All of this short-term speculation has more in common with gambling than investing. Attempting to get rich quick rarely pays off. But low levels of financial literacy, the paucity of investment education and a growing “advice gap” make it harder to find an alternative.

Fintech may help nudge people into making better financial decisions in future. But this will take time. So this holiday season is a good time to make the case for “getting rich slow”: practised investors should strike up conversations with less experienced relatives, friends and colleagues about their investment journeys. They may have rushed into investing, but at least they have overcome the biggest barrier — getting started. If they have regrets about losing money, reassure them that every investor makes mistakes.

The trick is learning from these. Single-stock exposure will probably have already taught new investors painful lessons about the need to diversify, an adequate cash emergency fund and finding a comfortable level of risk.

But a shift from chasing short-term gains to building long-term wealth requires a multipronged approach. Few people on TikTok extol the virtues of making the most of “free money” from matched company pension or 401k contributions. Trading apps are well and good, but more significant are the huge tax advantages of investing using stocks and shares Isas in the UK, or Individual Retirement Accounts (Iras) in the US.

As for what to put in these, single stocks have their place but limiting them in portfolios makes sense. Eschew online stock tips, and invest time learning about the basics of valuation, the power of compound interest and reinvesting dividend income.

Funds can offer a more balanced approach. Automating a regular monthly investment into a plain old global equities index fund might sound boring — but boring can be good. Making regular contributions to investments beats trying to time the market. Taking a long-term buy-and-hold approach using cheap trackers could save a fortune in fees, which act like a tax on investment growth. Plus a growing body of research shows the majority of actively managed funds underperform their nearest passive equivalent.

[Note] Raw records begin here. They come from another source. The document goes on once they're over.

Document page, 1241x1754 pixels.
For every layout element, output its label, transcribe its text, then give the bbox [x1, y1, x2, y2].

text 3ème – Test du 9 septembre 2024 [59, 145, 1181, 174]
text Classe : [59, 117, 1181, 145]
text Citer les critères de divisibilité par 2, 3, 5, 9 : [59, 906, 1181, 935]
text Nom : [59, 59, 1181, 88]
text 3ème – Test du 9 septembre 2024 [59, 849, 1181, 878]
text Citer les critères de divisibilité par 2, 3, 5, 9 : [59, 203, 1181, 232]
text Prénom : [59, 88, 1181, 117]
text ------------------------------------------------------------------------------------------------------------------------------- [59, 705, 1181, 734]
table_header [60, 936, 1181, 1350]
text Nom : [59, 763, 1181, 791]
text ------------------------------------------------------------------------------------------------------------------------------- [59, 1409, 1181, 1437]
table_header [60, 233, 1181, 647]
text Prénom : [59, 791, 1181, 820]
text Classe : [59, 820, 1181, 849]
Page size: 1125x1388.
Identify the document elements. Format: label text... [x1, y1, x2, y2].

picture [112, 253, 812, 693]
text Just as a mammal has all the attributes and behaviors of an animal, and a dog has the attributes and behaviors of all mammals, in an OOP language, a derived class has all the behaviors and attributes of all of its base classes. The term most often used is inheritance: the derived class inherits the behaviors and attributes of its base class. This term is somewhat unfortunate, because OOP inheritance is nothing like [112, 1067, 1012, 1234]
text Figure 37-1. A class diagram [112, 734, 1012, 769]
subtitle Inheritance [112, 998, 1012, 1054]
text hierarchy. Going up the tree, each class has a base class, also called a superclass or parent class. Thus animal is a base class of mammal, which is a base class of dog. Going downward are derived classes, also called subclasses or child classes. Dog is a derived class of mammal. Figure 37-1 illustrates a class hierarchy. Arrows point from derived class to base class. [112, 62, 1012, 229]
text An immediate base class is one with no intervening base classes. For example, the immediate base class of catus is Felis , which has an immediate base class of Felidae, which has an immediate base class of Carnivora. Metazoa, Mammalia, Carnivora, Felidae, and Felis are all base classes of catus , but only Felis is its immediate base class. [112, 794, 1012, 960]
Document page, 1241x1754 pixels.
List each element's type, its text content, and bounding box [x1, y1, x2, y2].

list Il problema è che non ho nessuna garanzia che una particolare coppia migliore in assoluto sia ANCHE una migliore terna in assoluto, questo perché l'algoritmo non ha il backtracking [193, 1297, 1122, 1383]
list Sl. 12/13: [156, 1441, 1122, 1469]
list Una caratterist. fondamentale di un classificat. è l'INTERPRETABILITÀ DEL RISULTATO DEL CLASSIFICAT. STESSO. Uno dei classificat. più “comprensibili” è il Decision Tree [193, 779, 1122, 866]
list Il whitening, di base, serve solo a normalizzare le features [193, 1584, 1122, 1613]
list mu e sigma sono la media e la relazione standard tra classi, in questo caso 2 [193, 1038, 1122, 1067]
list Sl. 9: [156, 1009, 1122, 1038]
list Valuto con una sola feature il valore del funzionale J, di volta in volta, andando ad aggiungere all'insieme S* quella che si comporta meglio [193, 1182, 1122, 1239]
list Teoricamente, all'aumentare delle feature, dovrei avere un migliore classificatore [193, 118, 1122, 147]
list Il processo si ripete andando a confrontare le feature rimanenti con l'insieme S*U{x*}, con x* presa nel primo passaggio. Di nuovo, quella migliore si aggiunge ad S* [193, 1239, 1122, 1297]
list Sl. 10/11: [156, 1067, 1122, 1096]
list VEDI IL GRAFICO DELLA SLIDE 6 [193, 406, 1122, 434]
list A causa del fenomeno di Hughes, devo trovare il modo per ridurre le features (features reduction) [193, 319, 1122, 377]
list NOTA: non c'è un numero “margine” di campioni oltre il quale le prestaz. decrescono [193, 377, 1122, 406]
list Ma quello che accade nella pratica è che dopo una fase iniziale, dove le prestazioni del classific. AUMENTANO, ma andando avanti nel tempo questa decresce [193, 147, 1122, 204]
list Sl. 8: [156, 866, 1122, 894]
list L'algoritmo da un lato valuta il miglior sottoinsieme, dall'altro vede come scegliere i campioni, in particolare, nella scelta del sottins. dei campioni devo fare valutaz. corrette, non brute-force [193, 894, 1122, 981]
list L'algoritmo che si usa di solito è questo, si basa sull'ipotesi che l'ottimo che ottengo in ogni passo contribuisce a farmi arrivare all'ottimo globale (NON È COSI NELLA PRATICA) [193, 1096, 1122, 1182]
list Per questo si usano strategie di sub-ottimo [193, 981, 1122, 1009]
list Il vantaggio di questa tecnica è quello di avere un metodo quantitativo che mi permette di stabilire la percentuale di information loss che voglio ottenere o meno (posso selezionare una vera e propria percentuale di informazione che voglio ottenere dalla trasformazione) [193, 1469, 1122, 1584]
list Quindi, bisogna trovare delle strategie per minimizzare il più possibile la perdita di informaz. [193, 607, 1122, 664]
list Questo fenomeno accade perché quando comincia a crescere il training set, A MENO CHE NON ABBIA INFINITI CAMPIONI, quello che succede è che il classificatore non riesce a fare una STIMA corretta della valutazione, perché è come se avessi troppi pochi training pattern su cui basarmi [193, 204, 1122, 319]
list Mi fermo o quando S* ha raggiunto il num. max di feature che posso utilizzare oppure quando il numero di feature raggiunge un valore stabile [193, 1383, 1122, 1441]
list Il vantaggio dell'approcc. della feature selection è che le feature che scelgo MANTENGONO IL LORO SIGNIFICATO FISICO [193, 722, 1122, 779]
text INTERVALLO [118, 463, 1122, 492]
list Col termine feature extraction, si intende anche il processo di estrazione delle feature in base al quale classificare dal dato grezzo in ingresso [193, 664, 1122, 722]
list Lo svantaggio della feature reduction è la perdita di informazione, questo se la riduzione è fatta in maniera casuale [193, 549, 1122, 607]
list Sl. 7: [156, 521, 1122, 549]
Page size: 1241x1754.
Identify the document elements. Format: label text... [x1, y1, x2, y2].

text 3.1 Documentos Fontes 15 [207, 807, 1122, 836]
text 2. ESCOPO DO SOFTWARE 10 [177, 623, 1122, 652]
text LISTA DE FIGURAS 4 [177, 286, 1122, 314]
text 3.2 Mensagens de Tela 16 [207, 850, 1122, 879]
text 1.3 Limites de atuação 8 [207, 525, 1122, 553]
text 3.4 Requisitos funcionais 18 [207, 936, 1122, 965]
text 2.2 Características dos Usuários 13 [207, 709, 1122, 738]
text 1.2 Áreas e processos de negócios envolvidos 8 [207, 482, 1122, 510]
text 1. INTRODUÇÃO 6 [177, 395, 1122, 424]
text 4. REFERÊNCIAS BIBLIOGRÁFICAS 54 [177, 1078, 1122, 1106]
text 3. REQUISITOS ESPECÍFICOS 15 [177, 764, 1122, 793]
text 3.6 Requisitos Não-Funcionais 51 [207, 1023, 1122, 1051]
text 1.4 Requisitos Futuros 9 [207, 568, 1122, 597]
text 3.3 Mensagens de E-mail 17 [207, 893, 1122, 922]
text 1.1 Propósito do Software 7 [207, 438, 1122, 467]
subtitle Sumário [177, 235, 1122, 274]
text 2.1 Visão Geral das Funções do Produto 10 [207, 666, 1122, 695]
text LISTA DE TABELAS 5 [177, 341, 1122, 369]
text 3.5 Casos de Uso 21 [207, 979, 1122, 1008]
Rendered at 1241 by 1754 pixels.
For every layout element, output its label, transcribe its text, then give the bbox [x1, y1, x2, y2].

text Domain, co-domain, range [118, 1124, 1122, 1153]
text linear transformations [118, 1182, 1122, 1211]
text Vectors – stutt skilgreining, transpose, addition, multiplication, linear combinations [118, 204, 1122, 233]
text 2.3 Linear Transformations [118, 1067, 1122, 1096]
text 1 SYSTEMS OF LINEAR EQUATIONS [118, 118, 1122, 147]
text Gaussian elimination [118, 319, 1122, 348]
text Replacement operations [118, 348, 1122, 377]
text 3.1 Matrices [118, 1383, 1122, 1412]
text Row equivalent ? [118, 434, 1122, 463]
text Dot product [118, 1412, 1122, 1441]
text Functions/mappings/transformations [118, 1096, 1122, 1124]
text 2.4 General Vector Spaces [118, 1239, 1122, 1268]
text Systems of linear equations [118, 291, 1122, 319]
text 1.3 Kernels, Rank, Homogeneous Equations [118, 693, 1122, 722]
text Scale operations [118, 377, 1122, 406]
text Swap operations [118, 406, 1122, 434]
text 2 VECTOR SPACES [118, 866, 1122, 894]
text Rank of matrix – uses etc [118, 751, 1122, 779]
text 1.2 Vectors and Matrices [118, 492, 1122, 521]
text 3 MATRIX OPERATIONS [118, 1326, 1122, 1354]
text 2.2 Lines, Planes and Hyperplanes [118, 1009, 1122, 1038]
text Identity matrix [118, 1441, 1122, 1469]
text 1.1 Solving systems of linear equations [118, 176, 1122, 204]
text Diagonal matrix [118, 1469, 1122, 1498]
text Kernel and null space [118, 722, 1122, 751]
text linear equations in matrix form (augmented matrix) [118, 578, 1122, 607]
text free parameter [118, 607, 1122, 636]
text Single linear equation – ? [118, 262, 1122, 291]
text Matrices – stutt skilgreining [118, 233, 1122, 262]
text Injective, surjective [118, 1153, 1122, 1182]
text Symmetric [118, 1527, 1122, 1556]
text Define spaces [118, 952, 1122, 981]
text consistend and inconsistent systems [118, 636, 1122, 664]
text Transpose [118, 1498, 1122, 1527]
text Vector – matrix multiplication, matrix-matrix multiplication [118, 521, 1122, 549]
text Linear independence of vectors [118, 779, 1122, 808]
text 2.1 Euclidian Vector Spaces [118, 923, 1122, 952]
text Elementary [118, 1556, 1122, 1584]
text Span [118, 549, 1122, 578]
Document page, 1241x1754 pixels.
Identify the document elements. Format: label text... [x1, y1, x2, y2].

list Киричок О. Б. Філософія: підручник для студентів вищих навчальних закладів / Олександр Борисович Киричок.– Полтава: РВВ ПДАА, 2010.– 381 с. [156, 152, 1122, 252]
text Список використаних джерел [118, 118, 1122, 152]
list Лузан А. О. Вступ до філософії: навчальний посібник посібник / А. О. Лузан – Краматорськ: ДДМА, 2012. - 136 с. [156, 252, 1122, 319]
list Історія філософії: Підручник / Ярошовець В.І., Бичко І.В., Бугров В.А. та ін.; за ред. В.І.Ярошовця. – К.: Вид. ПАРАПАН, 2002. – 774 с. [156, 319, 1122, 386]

Now for a reality check. While 2022 was a challenging year for investors, there is every possibility 2023 could be even worse. That ought not to spark panic. The financial odds are stacked against the young in many ways, but as investors, the greatest advantage they have is time. If markets fall, they will be buying stocks at lower prices, and their long-term returns are going to be higher decades into the future.

That is worth remembering when the temptation strikes to sell up or abandon investing altogether, which would mean missing out on the rebound — whenever it happens. The new year could be the time to learn about a new way of investing. Have faith that the long-term rewards will be worth it.